::: Materials provided :::
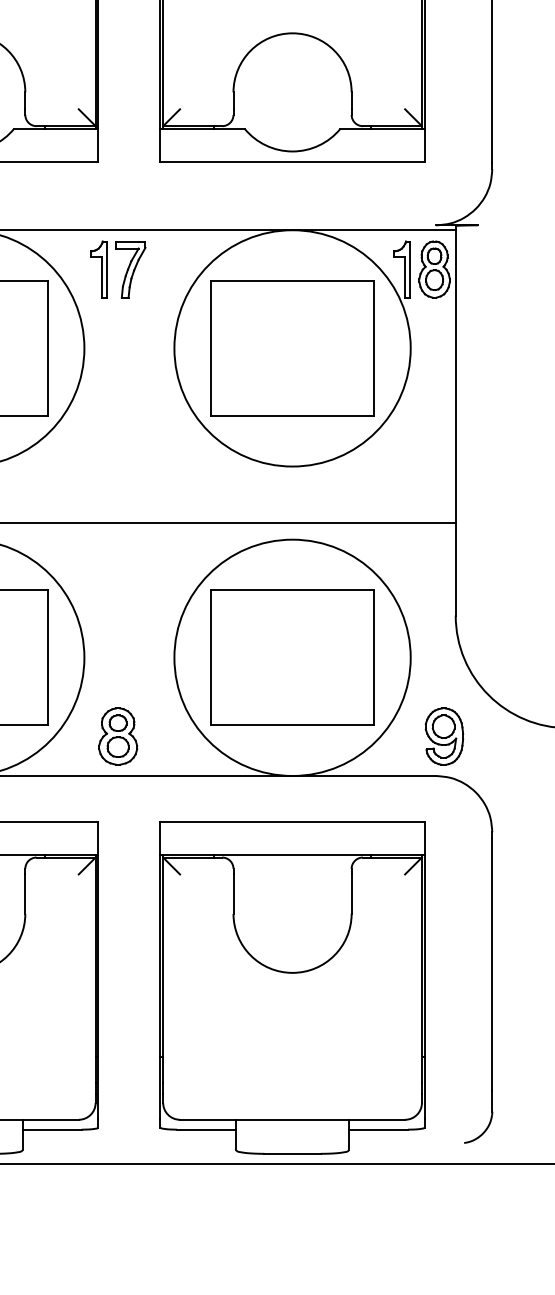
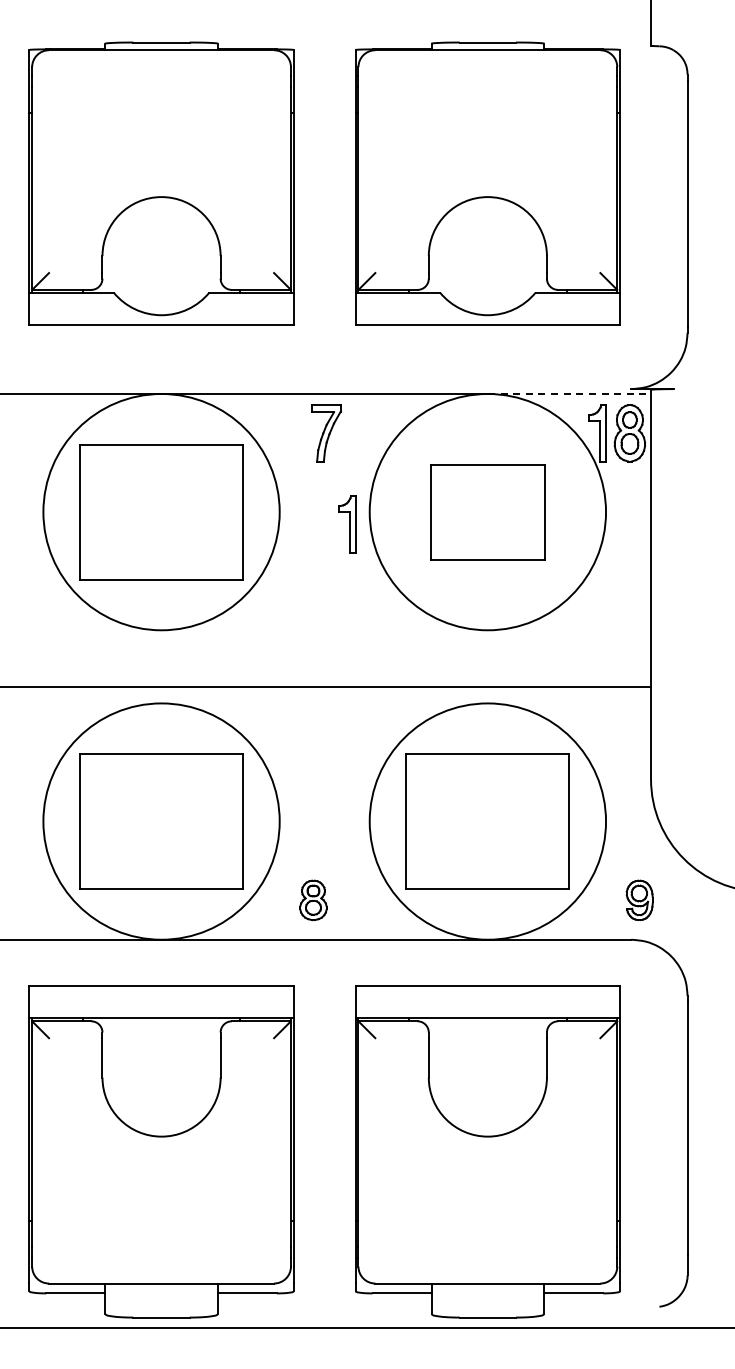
line: (374, 230) -> (569, 394), solid -> dashed
part: (99, 269) -> (347, 524), moved
part: (292, 348) -> (487, 512), size x0.7
part: (118, 736) -> (313, 900), size x0.7
part: (444, 736) -> (639, 900), size x0.7

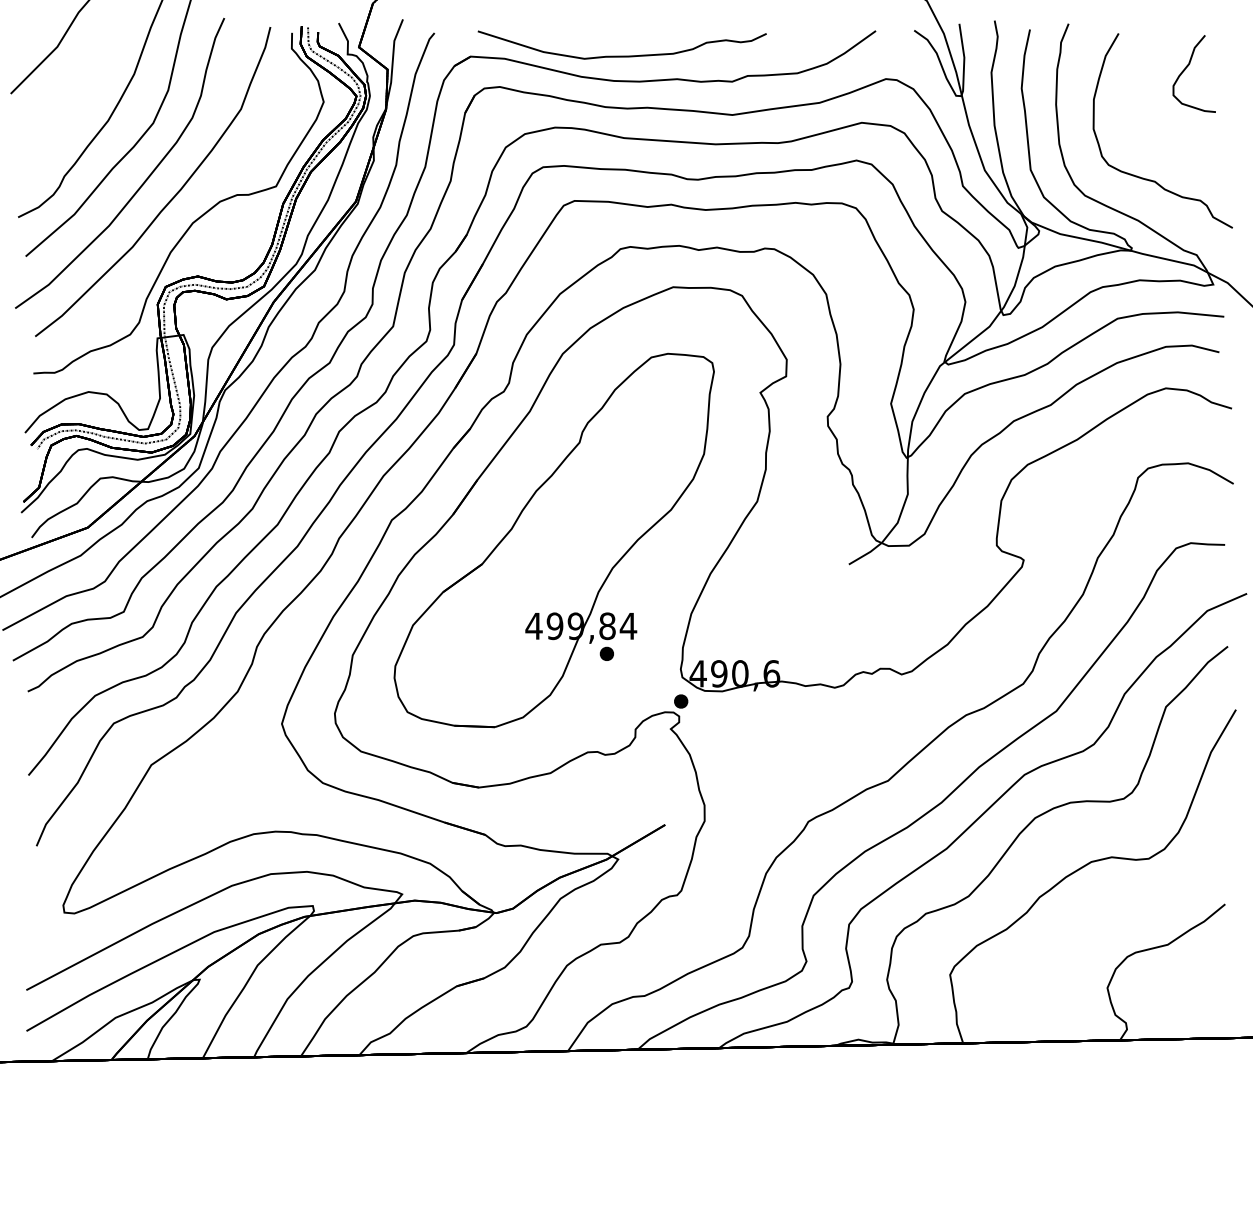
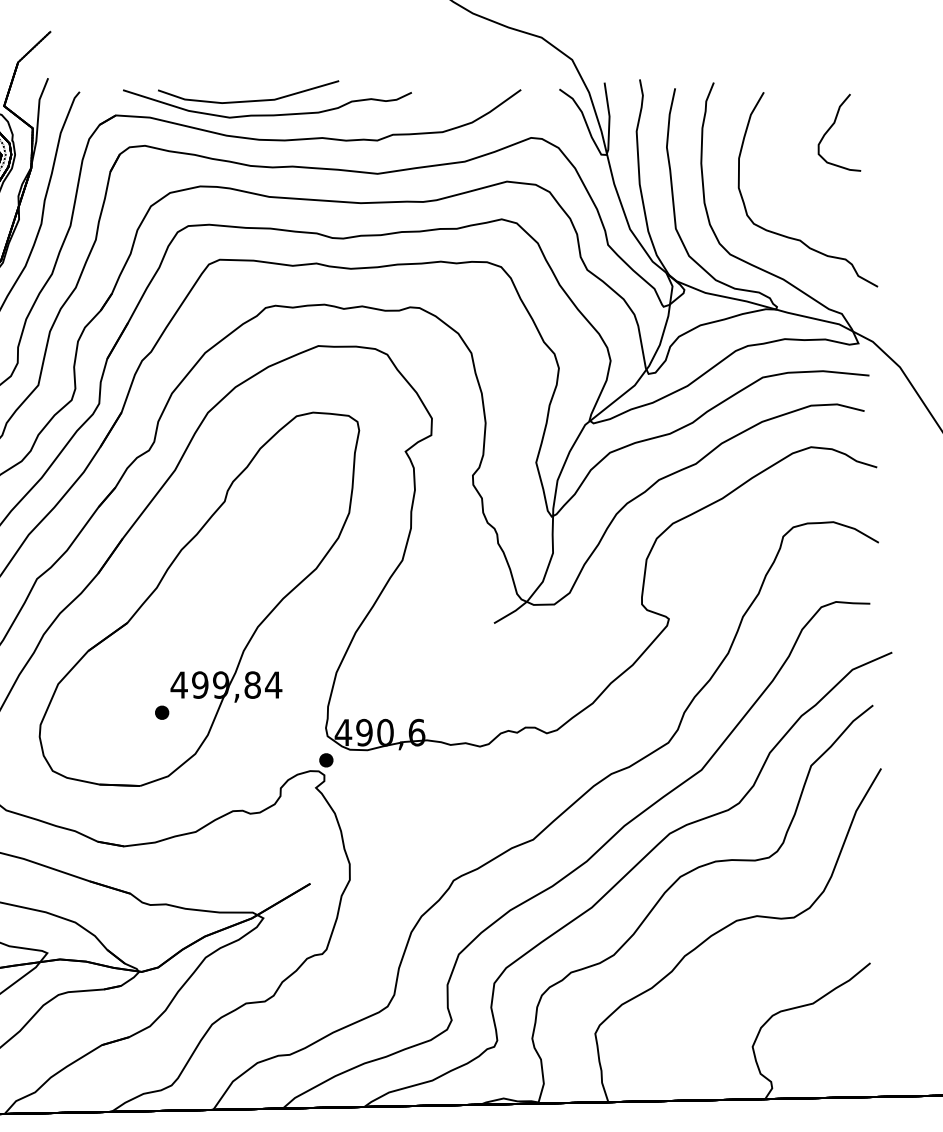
part: (602, 41) -> (247, 100), added
part: (606, 653) -> (161, 712), moved

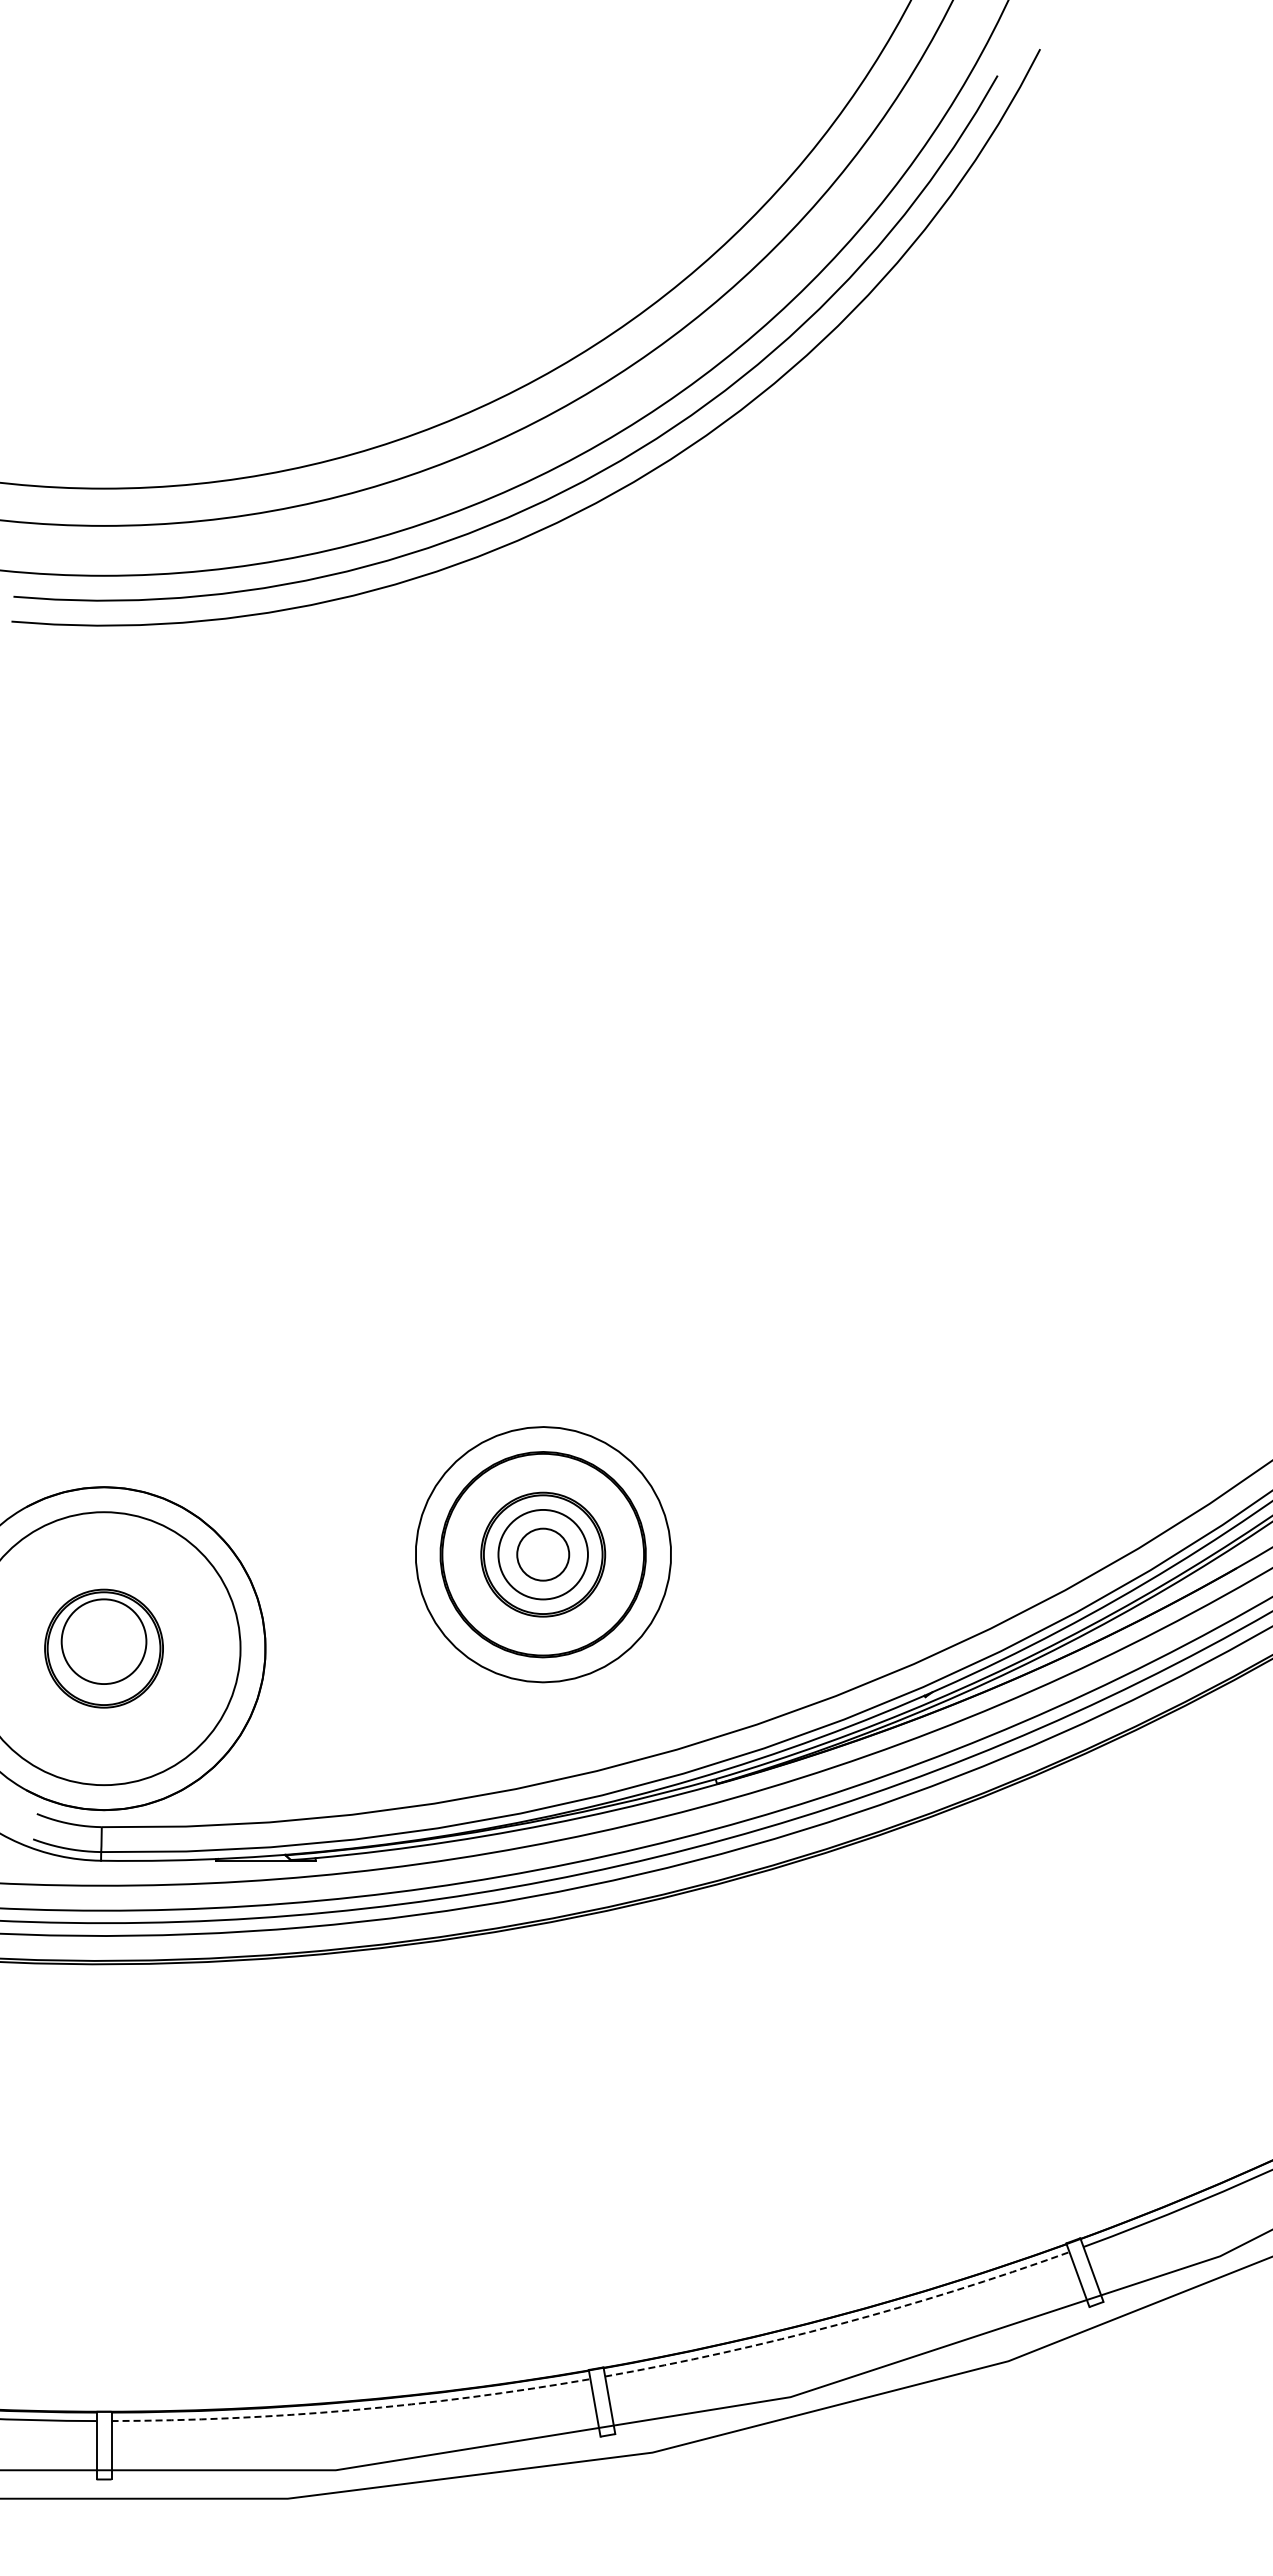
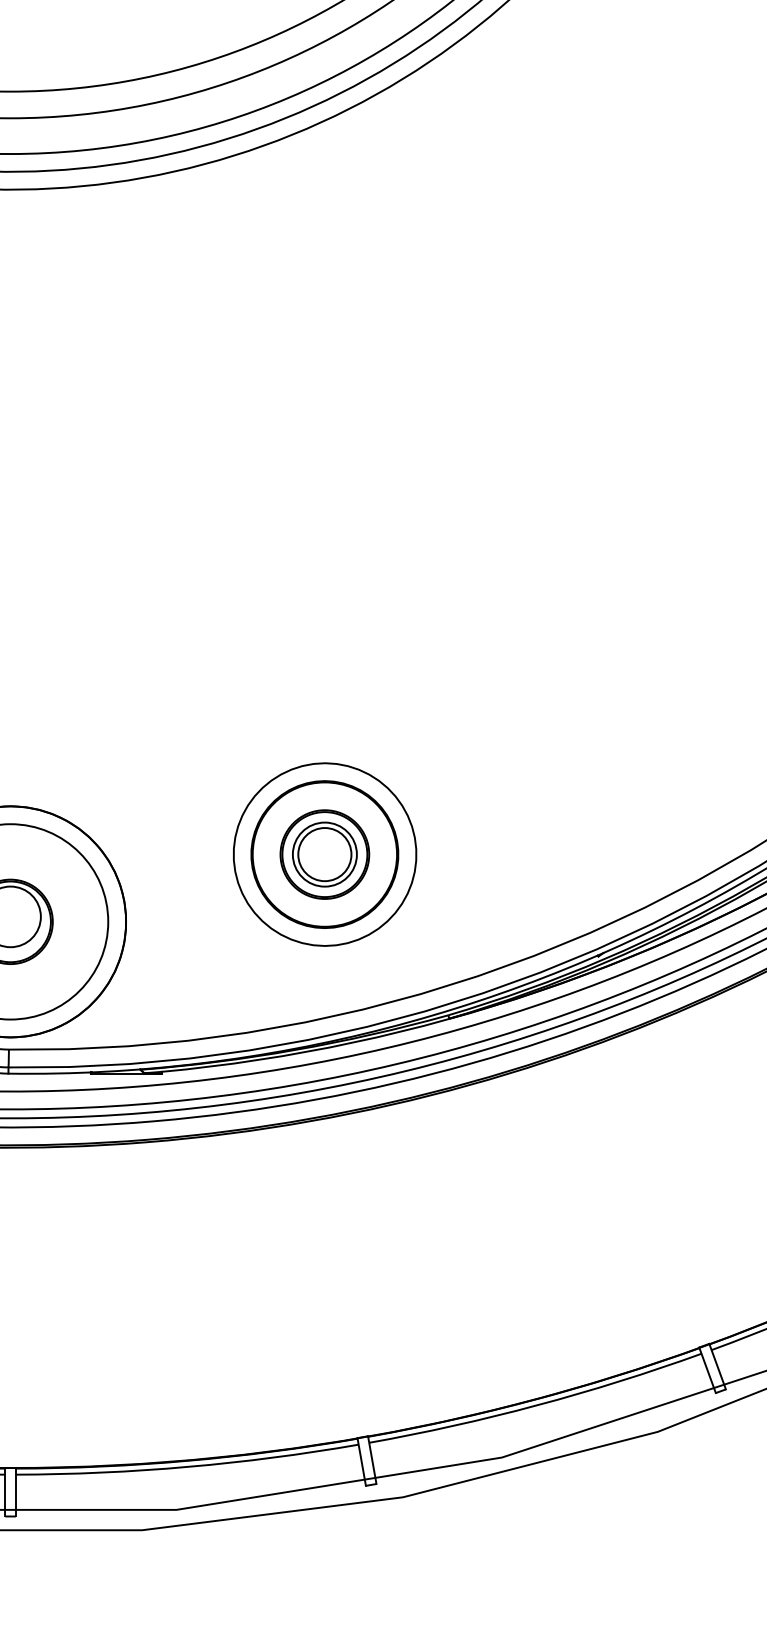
circle: (543, 1554) -> (325, 854), size x1.43
arc: (839, 2324) -> (536, 1405), dashed -> solid
arc: (351, 2410) -> (187, 1467), dashed -> solid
:::
**What you need to do:** Reproduce the whole of the data, word for word, and omit its pictures.

**Finished exercise:**
line: (374, 230) -> (569, 394), solid -> dashed
part: (99, 269) -> (347, 524), moved
part: (292, 348) -> (487, 512), size x0.7
part: (118, 736) -> (313, 900), size x0.7
part: (444, 736) -> (639, 900), size x0.7

part: (602, 41) -> (247, 100), added
part: (606, 653) -> (161, 712), moved

circle: (543, 1554) -> (325, 854), size x1.43
arc: (839, 2324) -> (536, 1405), dashed -> solid
arc: (351, 2410) -> (187, 1467), dashed -> solid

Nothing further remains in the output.